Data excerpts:

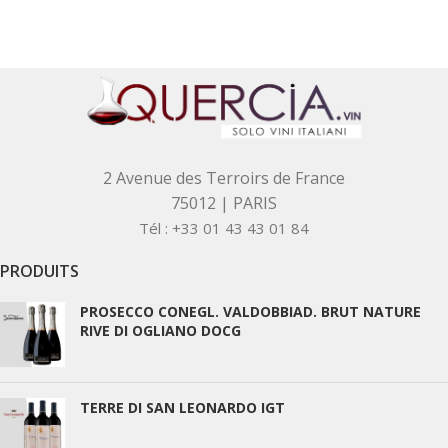
2 Avenue des Terroirs de France
75012 | PARIS
Tél : +33 01 43 43 01 84
PRODUITS
PROSECCO CONEGL. VALDOBBIAD. BRUT NATURE
RIVE DI OGLIANO DOCG
TERRE DI SAN LEONARDO IGT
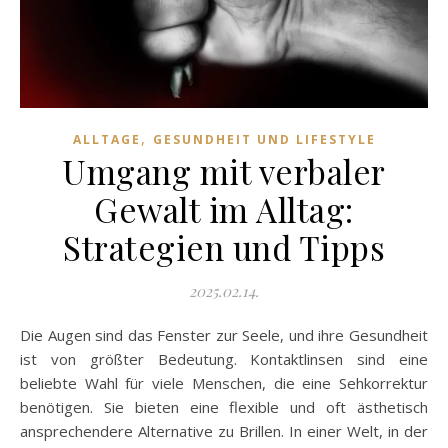
,
ALLTAGE
GESUNDHEIT UND LIFESTYLE
Umgang mit verbaler
Gewalt im Alltag:
Strategien und Tipps
2025.02.14.
Die Augen sind das Fenster zur Seele, und ihre Gesundheit
ist von größter Bedeutung. Kontaktlinsen sind eine
beliebte Wahl für viele Menschen, die eine Sehkorrektur
benötigen. Sie bieten eine flexible und oft ästhetisch
ansprechendere Alternative zu Brillen. In einer Welt, in der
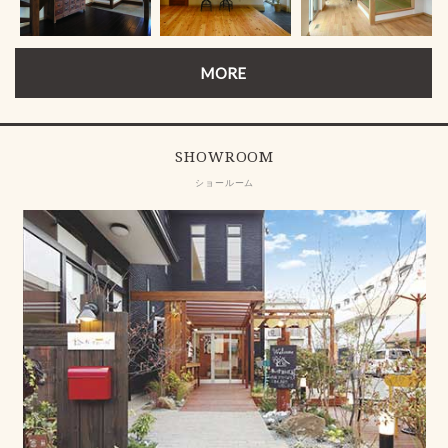
MORE
SHOWROOM
ショールーム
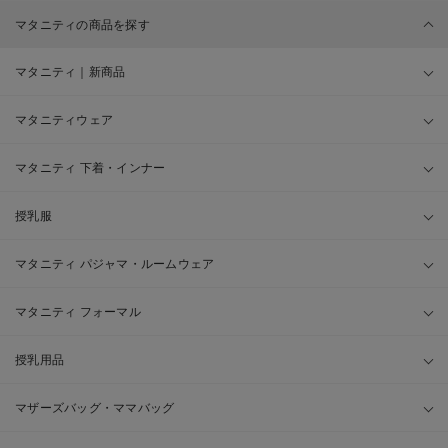
マタニティの商品を探す
マタニティ｜新商品
マタニティウェア
マタニティ 下着・インナー
授乳服
マタニティ パジャマ・ルームウェア
マタニティ フォーマル
授乳用品
マザーズバッグ・ママバッグ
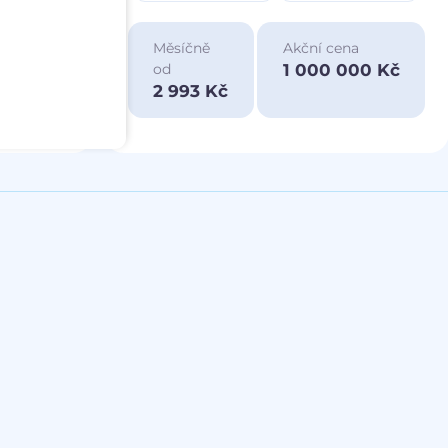
ace
Měsíčně
Akční cena
a
1 000 000 Kč
od
00 Kč
2 993 Kč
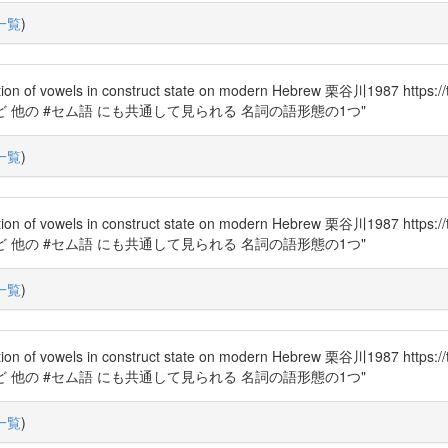
一覧
)
els in construct state on modern Hebrew 栗谷川1987 https
ム語 など 他の #セム語 にも共通して見られる 名詞の語形態の1つ"
一覧
)
els in construct state on modern Hebrew 栗谷川1987 https
ム語 など 他の #セム語 にも共通して見られる 名詞の語形態の1つ"
一覧
)
els in construct state on modern Hebrew 栗谷川1987 https
ム語 など 他の #セム語 にも共通して見られる 名詞の語形態の1つ"
一覧
)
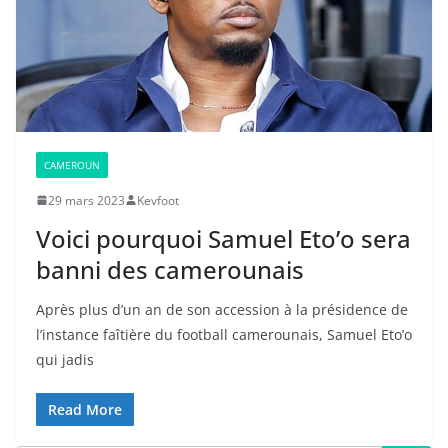
CAMEROUN
29 mars 2023
Kevfoot
Voici pourquoi Samuel Eto’o sera
banni des camerounais
Après plus d’un an de son accession à la présidence de
l’instance faîtière du football camerounais, Samuel Eto’o
qui jadis
Read More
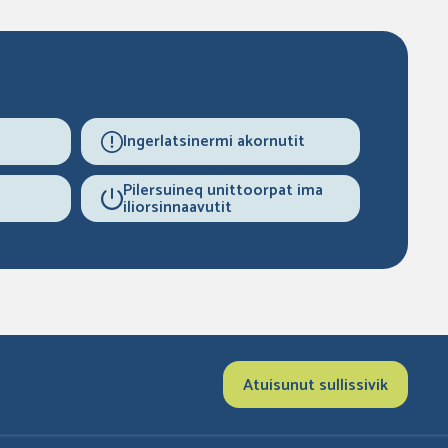
Ingerlatsinermi akornutit
Pilersuineq unittoorpat ima
iliorsinnaavutit
Atuisunut sullissivik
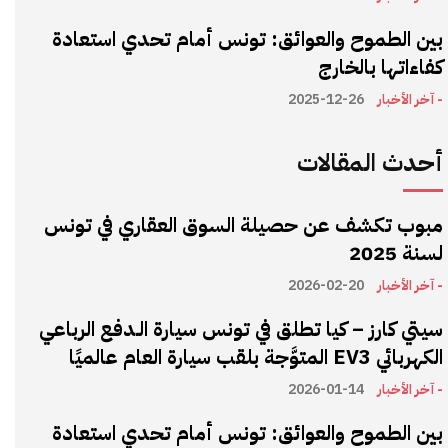
بين الطموح والعوائق: تونس أمام تحدي استعادة
كفاءاتها بالخارج
- آخر الأخبار
2025-12-26
أحدث المقالات
مبوب تكشف عن حصيلة السوق العقاري في تونس
لسنة 2025
- آخر الأخبار
2026-02-20
سيتي كارز – كيا تطلق في تونس سيارة الـدفع الرباعي
الكهربائي EV3 المتوَّجة بلقب سيارة العام عالميًا
- آخر الأخبار
2026-01-14
بين الطموح والعوائق: تونس أمام تحدي استعادة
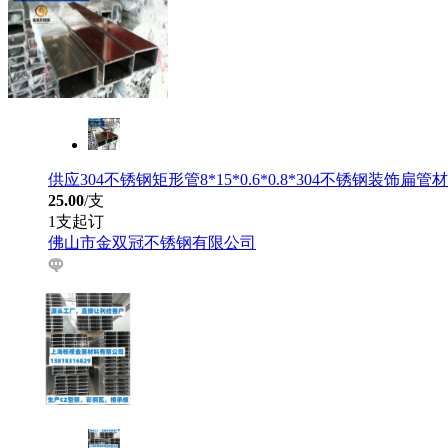
供应304不锈钢矩形管8*15*0.6*0.8*304不锈钢装饰扁管材
25.00
/支
1支起订
佛山市金双冠不锈钢有限公司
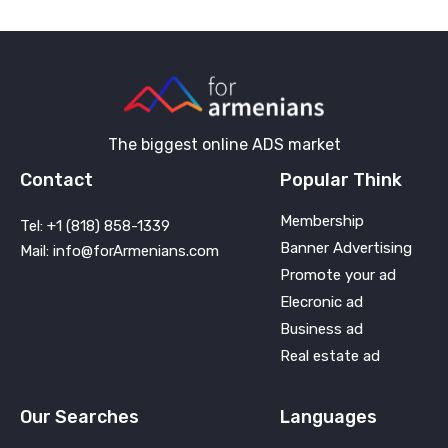
The biggest online ADS market
Contact
Popular Think
Membership
Tel: +1 (818) 858-1339
Banner Advertising
Mail: info@forArmenians.com
Promote your ad
Elecronic ad
Business ad
Real estate ad
Our Searches
Languages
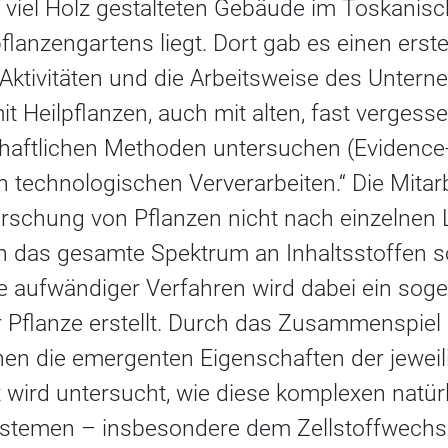
viel Holz gestalteten Gebäude im Toskanisch
pflanzengartens liegt. Dort gab es einen erst
 Aktivitäten und die Arbeitsweise des Untern
t Heilpflanzen, auch mit alten, fast vergesse
haftlichen Methoden untersuchen (Evidence
 technologischen Ververarbeiten.“ Die Mitar
orschung von Pflanzen nicht nach einzelnen 
n das gesamte Spektrum an Inhaltsstoffen 
fe aufwändiger Verfahren wird dabei ein sog
 Pflanze erstellt. Durch das Zusammenspiel 
en die emergenten Eigenschaften der jeweil
 wird untersucht, wie diese komplexen natürl
ystemen – insbesondere dem Zellstoffwech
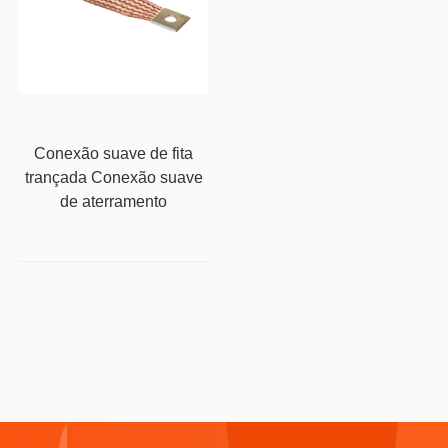
Conexão suave de fita
trançada Conexão suave
de aterramento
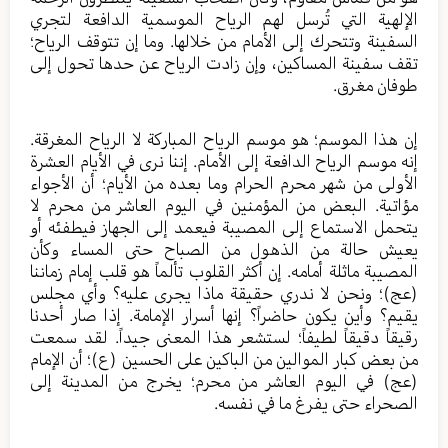
الإلهية التي تُرسل لهم الرياح الموسمية الدافعة لتجري
السفينة وتتحرك إلى الأمام من خلالها. وما إن تتوقف الرياح؛
تقف سفينة المساكين، وإن زادت الرياح عن حدها تحول إلى
طوفان مغرق.
إن هذا الموسم؛ هو موسم الرياح المباركة لا الرياح المغرقة.
إنه موسم الرياح الدافعة إلى الأمام. إننا نرى في الأيام العشرة
الأولى من شهر محرم الحرام وما بعده من الأيام؛ أن الأجواء
مؤاتية. البعض من المؤمنين في اليوم العاشر من محرم لا
يتحمل الاستماع إلى المصيبة فيعمد إلى الجهاز فيطفئه أو
يعيش حالة من الذهول من الصباح حتى المساء وكأن
المصيبة ماثلة أمامه. إن أكثر القلوب تألماً هو قلب إمام زماننا
(عج)؛ ونحن لا ندري حقيقة ماذا يجرى عليه؟ وأي مجلس
يقيم؟ وأين يكون حاضراً؟ إنها أسرار الإمامة. إذا صار أحدنا
رقيقاً دقيقاً لطيفاً؛ لستشعر هذا المعنى جيداً. لقد سمعت
من بعض كبار الموالين من الباكين على الحسين (ع)؛ أن الإمام
(عج) في اليوم العاشر من محرم؛ يخرج من المدينة إلى
الصحراء حتى يفرغ ما في نفسه.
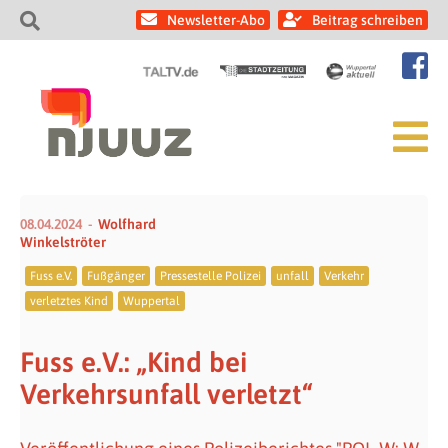
Newsletter-Abo
Beitrag schreiben
08.04.2024
Wolfhard
Winkelströter
Fuss e.V.
Fußgänger
Pressestelle Polizei
unfall
Verkehr
verletztes Kind
Wuppertal
Fuss e.V.: „Kind bei
Verkehrsunfall verletzt“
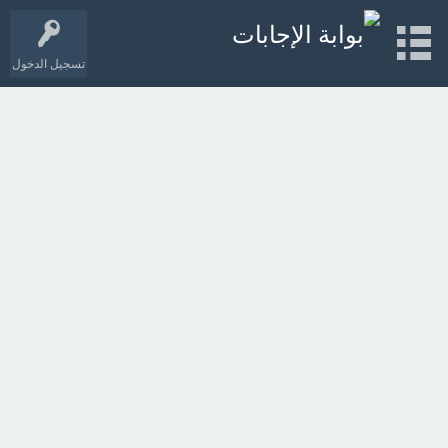
تسجيل الدخول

→ What the task asks:
Copy every line of the records above that holds the word "wird".

→ Completed exercise:
fe aufwändiger Verfahren wird dabei ein sog
 wird untersucht, wie diese komplexen natürl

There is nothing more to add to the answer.